Material provided ->
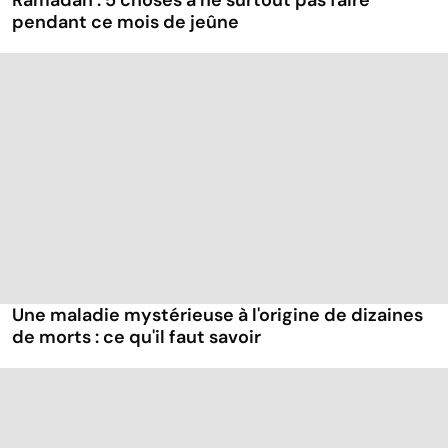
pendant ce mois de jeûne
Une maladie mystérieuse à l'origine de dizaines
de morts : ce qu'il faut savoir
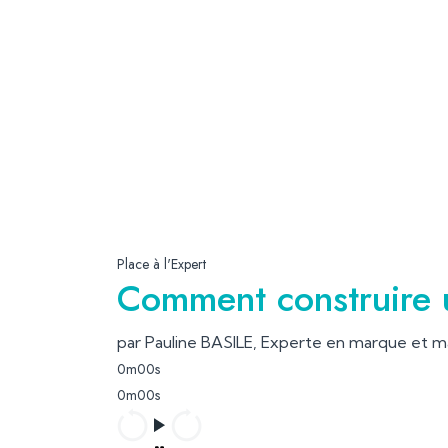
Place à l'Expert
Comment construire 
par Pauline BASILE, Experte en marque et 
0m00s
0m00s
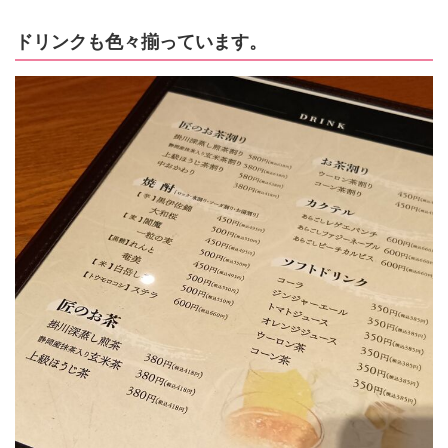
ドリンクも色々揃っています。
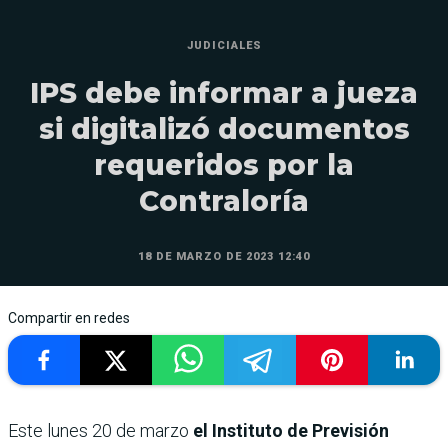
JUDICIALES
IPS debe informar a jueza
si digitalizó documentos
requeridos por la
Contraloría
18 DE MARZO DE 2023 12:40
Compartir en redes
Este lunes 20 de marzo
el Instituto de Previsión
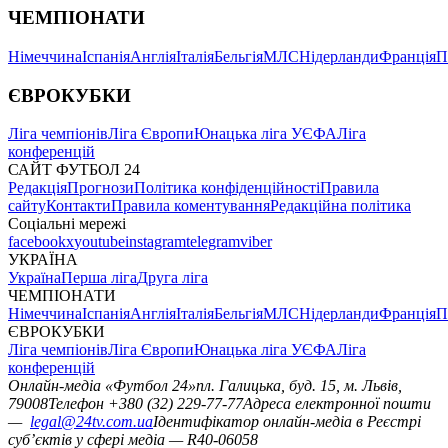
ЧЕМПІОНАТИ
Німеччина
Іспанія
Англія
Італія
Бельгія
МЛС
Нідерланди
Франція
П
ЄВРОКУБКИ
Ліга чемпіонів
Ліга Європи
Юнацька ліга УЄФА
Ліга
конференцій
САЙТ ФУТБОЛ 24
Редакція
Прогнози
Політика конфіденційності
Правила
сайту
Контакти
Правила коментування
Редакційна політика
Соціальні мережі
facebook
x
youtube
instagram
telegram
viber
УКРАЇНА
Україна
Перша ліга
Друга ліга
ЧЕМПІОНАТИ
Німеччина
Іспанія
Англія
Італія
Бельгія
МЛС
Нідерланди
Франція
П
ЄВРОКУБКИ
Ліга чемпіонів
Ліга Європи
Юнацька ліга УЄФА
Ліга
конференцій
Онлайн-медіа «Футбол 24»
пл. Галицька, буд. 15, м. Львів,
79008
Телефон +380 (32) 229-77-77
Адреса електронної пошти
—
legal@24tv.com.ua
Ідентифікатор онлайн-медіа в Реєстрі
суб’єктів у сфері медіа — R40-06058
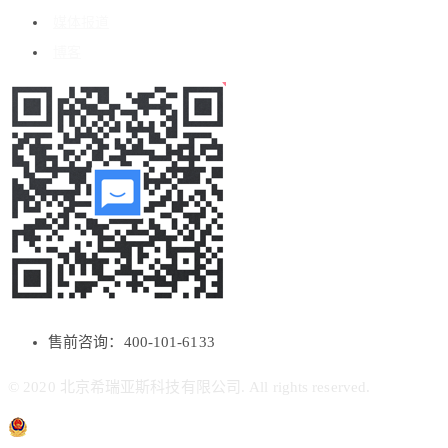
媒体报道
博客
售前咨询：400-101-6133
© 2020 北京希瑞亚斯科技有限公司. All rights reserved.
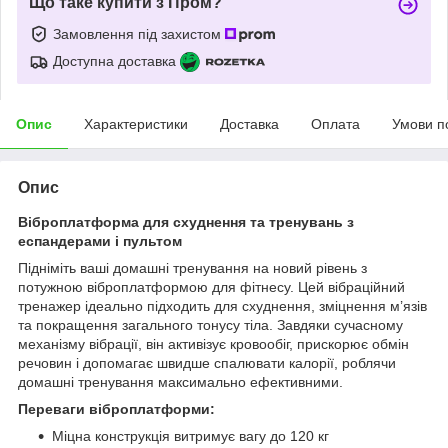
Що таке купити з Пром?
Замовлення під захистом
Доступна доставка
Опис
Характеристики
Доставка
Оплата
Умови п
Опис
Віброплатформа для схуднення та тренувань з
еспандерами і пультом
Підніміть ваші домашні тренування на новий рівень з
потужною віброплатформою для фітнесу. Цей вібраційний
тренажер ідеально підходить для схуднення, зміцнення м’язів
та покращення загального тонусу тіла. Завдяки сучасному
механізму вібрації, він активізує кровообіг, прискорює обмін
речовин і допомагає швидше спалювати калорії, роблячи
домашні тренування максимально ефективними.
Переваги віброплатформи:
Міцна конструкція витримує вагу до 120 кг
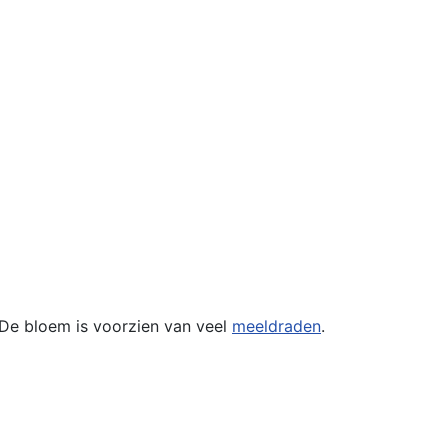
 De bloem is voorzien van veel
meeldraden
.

==

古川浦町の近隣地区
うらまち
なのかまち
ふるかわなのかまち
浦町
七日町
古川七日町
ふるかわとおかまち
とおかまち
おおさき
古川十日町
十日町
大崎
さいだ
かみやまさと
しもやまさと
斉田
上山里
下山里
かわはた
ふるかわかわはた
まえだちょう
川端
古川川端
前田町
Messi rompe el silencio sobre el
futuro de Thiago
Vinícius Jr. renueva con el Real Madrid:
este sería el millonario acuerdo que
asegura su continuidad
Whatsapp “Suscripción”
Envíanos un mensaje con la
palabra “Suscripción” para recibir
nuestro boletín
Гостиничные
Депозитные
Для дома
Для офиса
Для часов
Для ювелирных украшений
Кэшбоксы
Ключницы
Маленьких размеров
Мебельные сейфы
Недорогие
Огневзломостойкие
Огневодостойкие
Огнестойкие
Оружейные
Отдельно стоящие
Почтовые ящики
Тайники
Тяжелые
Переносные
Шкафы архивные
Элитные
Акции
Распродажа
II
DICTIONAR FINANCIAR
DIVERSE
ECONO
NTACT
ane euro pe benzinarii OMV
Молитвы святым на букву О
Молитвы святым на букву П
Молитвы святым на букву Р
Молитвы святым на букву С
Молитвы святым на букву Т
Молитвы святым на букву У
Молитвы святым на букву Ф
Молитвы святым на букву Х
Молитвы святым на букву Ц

* * *

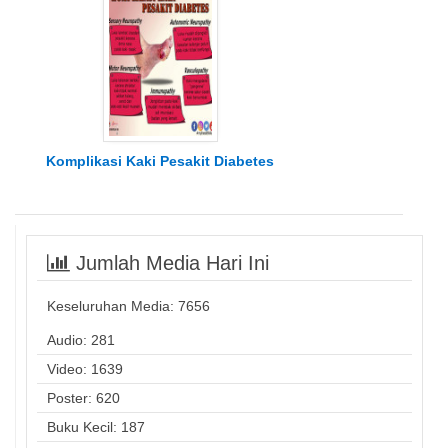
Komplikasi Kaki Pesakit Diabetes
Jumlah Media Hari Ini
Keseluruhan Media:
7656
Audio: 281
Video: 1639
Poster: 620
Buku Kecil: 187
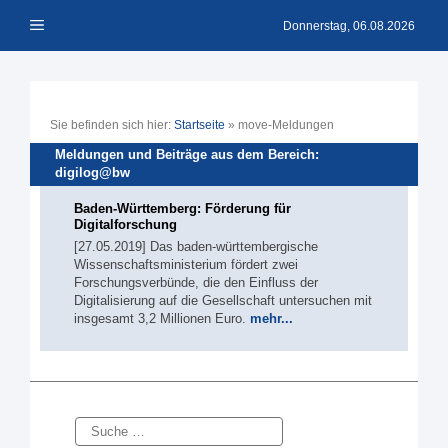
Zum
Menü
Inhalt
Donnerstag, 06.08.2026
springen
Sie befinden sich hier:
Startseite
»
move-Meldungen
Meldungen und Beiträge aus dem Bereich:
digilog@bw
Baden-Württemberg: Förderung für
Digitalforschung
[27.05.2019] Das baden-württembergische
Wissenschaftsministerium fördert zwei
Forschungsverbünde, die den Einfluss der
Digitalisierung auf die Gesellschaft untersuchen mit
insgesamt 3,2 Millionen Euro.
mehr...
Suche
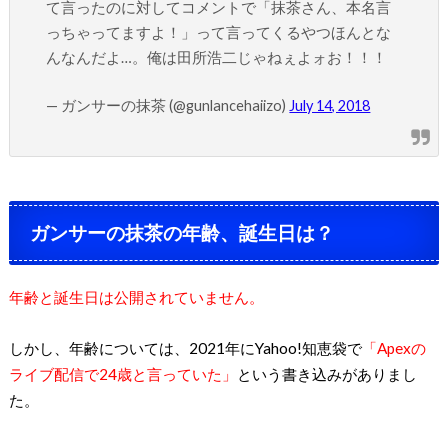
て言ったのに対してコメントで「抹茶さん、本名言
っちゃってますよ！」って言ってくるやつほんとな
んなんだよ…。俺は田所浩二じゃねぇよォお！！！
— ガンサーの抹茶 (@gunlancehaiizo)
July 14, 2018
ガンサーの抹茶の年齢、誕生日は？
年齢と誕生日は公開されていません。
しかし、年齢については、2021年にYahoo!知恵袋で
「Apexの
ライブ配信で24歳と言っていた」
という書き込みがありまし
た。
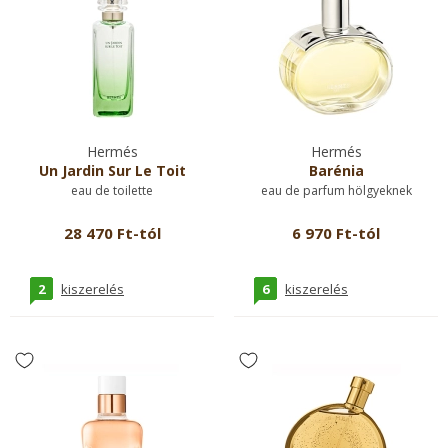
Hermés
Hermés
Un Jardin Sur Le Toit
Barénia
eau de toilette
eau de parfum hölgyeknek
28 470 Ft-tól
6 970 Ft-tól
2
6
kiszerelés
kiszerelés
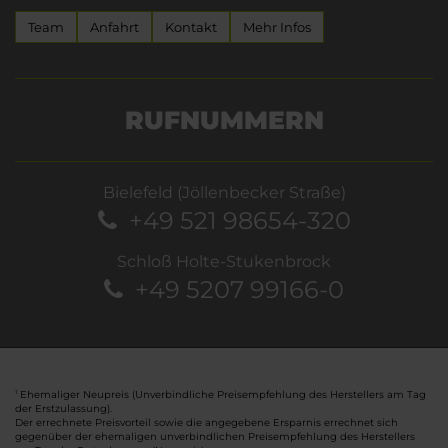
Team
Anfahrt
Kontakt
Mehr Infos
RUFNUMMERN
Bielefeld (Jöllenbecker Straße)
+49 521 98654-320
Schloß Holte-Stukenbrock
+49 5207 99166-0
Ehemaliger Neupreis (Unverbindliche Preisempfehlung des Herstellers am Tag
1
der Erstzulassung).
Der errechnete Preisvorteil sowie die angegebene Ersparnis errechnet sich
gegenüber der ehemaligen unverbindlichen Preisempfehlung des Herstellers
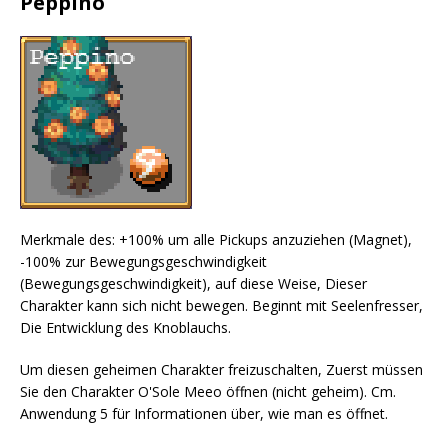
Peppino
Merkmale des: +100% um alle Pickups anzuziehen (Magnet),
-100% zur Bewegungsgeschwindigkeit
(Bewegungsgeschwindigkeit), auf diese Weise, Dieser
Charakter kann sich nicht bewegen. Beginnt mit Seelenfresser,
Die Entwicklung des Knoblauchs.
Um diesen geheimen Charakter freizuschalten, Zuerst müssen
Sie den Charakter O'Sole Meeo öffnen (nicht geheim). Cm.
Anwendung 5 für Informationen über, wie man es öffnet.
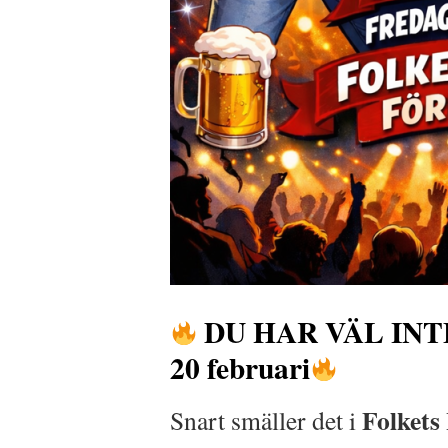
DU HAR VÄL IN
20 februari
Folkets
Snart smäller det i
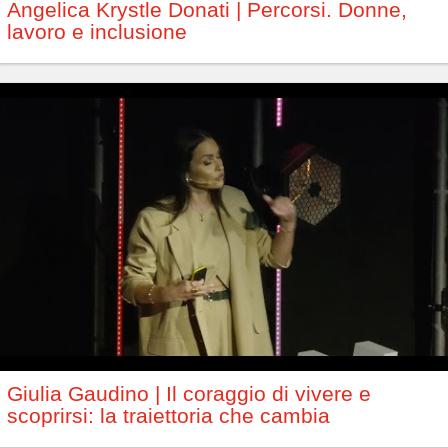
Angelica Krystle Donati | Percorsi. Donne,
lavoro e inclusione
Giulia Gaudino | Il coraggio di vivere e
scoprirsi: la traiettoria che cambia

What you should do -> How many lines in the records above contain the string "схуднення"? Reply with the number only.

Output for this task -> 2